Digital Zombies - A Lesson from Our Freshman Seminar Class
This year, Bishop Dunne has begun intentionally teaching social emotional learning skills in our freshman seminar class and as part of our advisory program, Dunne Honorably. The program will expand in future years.
When Mr. Lewis, Mrs. Voigt, and I attended training for this program this summer, we were impressed with a lesson called "Digital Zombies." We went looking at what we would "teach" students; this lesson (to be taught in the next couple of weeks) had us look at ourselves as much as our students.
From School Connect
Lesson 1.9 Reviving Digital Zombies
A quick note at the start—make sure and make this topic an everybody issue (not an attack on teen culture) it will be much better received that way.
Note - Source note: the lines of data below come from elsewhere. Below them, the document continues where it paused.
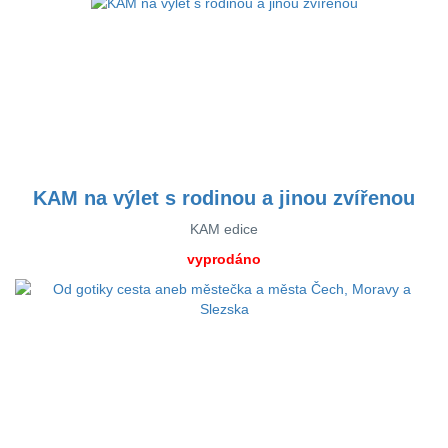
KAM na výlet s rodinou a jinou zvířenou
KAM edice
vyprodáno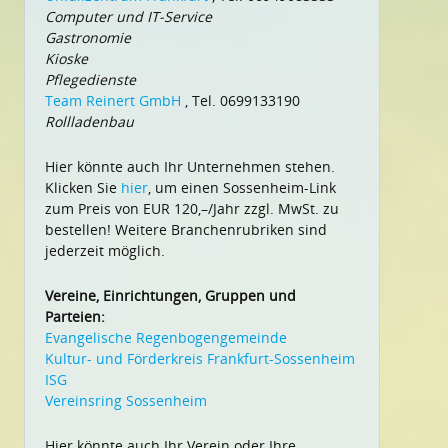
Computer und IT-Service
Gastronomie
Kioske
Pflegedienste
Team Reinert GmbH
, Tel. 0699133190
Rollladenbau
Hier könnte auch Ihr Unternehmen stehen.
Klicken Sie
hier
, um einen Sossenheim-Link
zum Preis von EUR 120,–/Jahr zzgl. MwSt. zu
bestellen! Weitere Branchenrubriken sind
jederzeit möglich.
Vereine, Einrichtungen, Gruppen und
Parteien:
Evangelische Regenbogengemeinde
Kultur- und Förderkreis Frankfurt-Sossenheim
ISG
Vereinsring Sossenheim
Hier könnte auch Ihr Verein oder Ihre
It is a societal issue not just a teen issue and one hopefully you can say you struggle with as well.
The lesson begins with asking students to describe what they think is a digital zombie "someone who is somewhat addicted to tech." Students are asked if they can think of a time they were hurt or offended by one and shown this YouTube video to give them some ideas:
Students share their stories about how they were offended by digital zombie-like behavior at some time. We ask students to work on eye contact as they do this activity, and then we quickly reflect on the importance of eye contact after the activity before sharing with the overall group.
Next, students watch the incredible and moving spoken word film "Look Up" by Gary Turk: http://garyturk.com/portfolio-item/lookup/
Students are then instructed to listen with empathy as they discuss in small groups and then share with the whole group. They are basically preaching to each other about the need to balance our use of technology with real social interactions and being present.
In addition, students may see the video "Can We Auto-correct Humanity:"
If there is time, this article discusses the impact of technology on the brain and how it stimulates the addiction centers similar to a drug. There are awesome graphs and charts at the end of the article that lead into super discussions. Here is the link: https://www.theatlantic.com/magazine/archive/2017/...
Students then go into a group activity where they choose to work in groups on a spoken word poem of their own or a comedy routine of punchlines to the phrase "you might be a digital zombie if".
Finally, students talk about how to make adjustments to help with this obvious problem. Students are encouraged to consider some of the suggestions for a digital diet or digital detox. These are all independent suggestions and not recommendations to do all of them, just ideas for healthy parameters. The reflection is critical; it is the action steps based off the lesson.
While Bishop Dunne has added about thirty cell phone holders in classrooms this year to limit the distraction of the device, this effort is not enough. We are addressing some of these distraction issues at school and encourage you to discuss them at home. Be ready to admit your own "zombieness" when speaking with your sons and daughters; that admission and learning are key to education.